Output every line of text in the saved entries below as a JSON list of strings, with one string per line and blank lines left out.

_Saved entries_
========

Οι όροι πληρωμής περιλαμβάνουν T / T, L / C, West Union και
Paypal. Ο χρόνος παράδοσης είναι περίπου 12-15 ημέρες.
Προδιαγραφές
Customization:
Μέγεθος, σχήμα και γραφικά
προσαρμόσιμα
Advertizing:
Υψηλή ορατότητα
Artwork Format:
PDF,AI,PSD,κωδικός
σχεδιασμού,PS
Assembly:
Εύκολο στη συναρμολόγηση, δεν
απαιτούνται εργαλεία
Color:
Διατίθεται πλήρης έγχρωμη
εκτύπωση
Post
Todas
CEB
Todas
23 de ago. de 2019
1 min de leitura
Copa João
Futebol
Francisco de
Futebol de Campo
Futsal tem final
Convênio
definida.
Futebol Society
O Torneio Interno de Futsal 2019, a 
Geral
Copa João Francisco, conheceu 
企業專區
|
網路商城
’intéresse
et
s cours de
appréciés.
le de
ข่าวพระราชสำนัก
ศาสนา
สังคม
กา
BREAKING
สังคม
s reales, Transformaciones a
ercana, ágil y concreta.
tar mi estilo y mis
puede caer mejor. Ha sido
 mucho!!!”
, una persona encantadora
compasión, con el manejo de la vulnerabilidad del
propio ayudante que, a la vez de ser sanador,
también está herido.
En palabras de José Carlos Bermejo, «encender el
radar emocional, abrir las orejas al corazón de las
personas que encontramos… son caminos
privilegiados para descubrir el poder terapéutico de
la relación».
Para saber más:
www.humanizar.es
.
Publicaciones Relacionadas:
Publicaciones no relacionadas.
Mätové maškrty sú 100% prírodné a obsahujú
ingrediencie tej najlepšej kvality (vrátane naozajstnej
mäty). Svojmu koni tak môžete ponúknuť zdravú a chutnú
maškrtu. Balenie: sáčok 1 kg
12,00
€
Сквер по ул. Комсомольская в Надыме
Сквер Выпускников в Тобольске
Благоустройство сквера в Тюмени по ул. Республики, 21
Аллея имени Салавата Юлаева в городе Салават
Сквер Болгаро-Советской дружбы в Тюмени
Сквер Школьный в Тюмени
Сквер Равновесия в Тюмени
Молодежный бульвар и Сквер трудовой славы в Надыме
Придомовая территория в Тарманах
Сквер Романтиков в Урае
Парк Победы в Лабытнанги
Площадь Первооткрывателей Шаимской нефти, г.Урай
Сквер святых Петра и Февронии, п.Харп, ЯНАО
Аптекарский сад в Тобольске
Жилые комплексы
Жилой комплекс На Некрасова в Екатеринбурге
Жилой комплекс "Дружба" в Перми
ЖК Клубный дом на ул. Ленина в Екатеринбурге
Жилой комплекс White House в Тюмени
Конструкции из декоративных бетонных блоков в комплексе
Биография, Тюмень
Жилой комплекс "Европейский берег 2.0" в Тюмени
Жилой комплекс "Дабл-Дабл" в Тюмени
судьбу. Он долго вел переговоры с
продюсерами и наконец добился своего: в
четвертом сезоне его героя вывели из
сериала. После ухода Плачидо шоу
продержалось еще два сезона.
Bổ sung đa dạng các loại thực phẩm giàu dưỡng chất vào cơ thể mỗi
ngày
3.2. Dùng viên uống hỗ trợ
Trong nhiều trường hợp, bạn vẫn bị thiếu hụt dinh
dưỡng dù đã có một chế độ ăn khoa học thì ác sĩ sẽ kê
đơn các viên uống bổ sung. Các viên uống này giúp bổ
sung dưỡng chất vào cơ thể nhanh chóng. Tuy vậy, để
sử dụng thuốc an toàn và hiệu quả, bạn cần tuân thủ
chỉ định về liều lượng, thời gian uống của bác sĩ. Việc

========

_Response to this exercise_
[
  "Οι όροι πληρωμής περιλαμβάνουν T / T, L / C, West Union και",
  "Paypal. Ο χρόνος παράδοσης είναι περίπου 12-15 ημέρες.",
  "Προδιαγραφές",
  "Customization:",
  "Μέγεθος, σχήμα και γραφικά",
  "προσαρμόσιμα",
  "Advertizing:",
  "Υψηλή ορατότητα",
  "Artwork Format:",
  "PDF,AI,PSD,κωδικός",
  "σχεδιασμού,PS",
  "Assembly:",
  "Εύκολο στη συναρμολόγηση, δεν",
  "απαιτούνται εργαλεία",
  "Color:",
  "Διατίθεται πλήρης έγχρωμη",
  "εκτύπωση",
  "Post",
  "Todas",
  "CEB",
  "Todas",
  "23 de ago. de 2019",
  "1 min de leitura",
  "Copa João",
  "Futebol",
  "Francisco de",
  "Futebol de Campo",
  "Futsal tem final",
  "Convênio",
  "definida.",
  "Futebol Society",
  "O Torneio Interno de Futsal 2019, a ",
  "Geral",
  "Copa João Francisco, conheceu ",
  "企業專區",
  "|",
  "網路商城",
  "’intéresse",
  "et",
  "s cours de",
  "appréciés.",
  "le de",
  "ข่าวพระราชสำนัก",
  "ศาสนา",
  "สังคม",
  "กา",
  "BREAKING",
  "สังคม",
  "s reales, Transformaciones a",
  "ercana, ágil y concreta.",
  "tar mi estilo y mis",
  "puede caer mejor. Ha sido",
  " mucho!!!”",
  ", una persona encantadora",
  "compasión, con el manejo de la vulnerabilidad del",
  "propio ayudante que, a la vez de ser sanador,",
  "también está herido.",
  "En palabras de José Carlos Bermejo, «encender el",
  "radar emocional, abrir las orejas al corazón de las",
  "personas que encontramos… son caminos",
  "privilegiados para descubrir el poder terapéutico de",
  "la relación».",
  "Para saber más:",
  "www.humanizar.es",
  ".",
  "Publicaciones Relacionadas:",
  "Publicaciones no relacionadas.",
  "Mätové maškrty sú 100% prírodné a obsahujú",
  "ingrediencie tej najlepšej kvality (vrátane naozajstnej",
  "mäty). Svojmu koni tak môžete ponúknuť zdravú a chutnú",
  "maškrtu. Balenie: sáčok 1 kg",
  "12,00",
  "€",
  "Сквер по ул. Комсомольская в Надыме",
  "Сквер Выпускников в Тобольске",
  "Благоустройство сквера в Тюмени по ул. Республики, 21",
  "Аллея имени Салавата Юлаева в городе Салават",
  "Сквер Болгаро-Советской дружбы в Тюмени",
  "Сквер Школьный в Тюмени",
  "Сквер Равновесия в Тюмени",
  "Молодежный бульвар и Сквер трудовой славы в Надыме",
  "Придомовая территория в Тарманах",
  "Сквер Романтиков в Урае",
  "Парк Победы в Лабытнанги",
  "Площадь Первооткрывателей Шаимской нефти, г.Урай",
  "Сквер святых Петра и Февронии, п.Харп, ЯНАО",
  "Аптекарский сад в Тобольске",
  "Жилые комплексы",
  "Жилой комплекс На Некрасова в Екатеринбурге",
  "Жилой комплекс \"Дружба\" в Перми",
  "ЖК Клубный дом на ул. Ленина в Екатеринбурге",
  "Жилой комплекс White House в Тюмени",
  "Конструкции из декоративных бетонных блоков в комплексе",
  "Биография, Тюмень",
  "Жилой комплекс \"Европейский берег 2.0\" в Тюмени",
  "Жилой комплекс \"Дабл-Дабл\" в Тюмени",
  "судьбу. Он долго вел переговоры с",
  "продюсерами и наконец добился своего: в",
  "четвертом сезоне его героя вывели из",
  "сериала. После ухода Плачидо шоу",
  "продержалось еще два сезона.",
  "Bổ sung đa dạng các loại thực phẩm giàu dưỡng chất vào cơ thể mỗi",
  "ngày",
  "3.2. Dùng viên uống hỗ trợ",
  "Trong nhiều trường hợp, bạn vẫn bị thiếu hụt dinh",
  "dưỡng dù đã có một chế độ ăn khoa học thì ác sĩ sẽ kê",
  "đơn các viên uống bổ sung. Các viên uống này giúp bổ",
  "sung dưỡng chất vào cơ thể nhanh chóng. Tuy vậy, để",
  "sử dụng thuốc an toàn và hiệu quả, bạn cần tuân thủ",
  "chỉ định về liều lượng, thời gian uống của bác sĩ. Việc"
]